Saved entries
########
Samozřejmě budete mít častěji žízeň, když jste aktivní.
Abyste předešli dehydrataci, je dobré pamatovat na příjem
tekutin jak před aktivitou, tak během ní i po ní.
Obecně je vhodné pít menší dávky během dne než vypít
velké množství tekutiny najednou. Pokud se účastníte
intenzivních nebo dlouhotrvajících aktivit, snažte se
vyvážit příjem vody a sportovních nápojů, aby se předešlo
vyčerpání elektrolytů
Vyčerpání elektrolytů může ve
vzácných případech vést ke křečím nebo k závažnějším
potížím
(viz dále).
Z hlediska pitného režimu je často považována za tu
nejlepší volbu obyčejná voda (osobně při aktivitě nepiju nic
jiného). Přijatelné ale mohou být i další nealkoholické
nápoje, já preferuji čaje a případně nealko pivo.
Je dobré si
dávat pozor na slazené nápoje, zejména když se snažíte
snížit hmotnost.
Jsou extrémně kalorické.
########
EXERCISE INSTRUCTIONS
Your answer should be the exact lines above from the one with "Z hlediska pitného" through the one with "Je dobré si", both included, and nothing besides.

OUTPUT FOR THIS EXERCISE
Z hlediska pitného režimu je často považována za tu
nejlepší volbu obyčejná voda (osobně při aktivitě nepiju nic
jiného). Přijatelné ale mohou být i další nealkoholické
nápoje, já preferuji čaje a případně nealko pivo.
Je dobré si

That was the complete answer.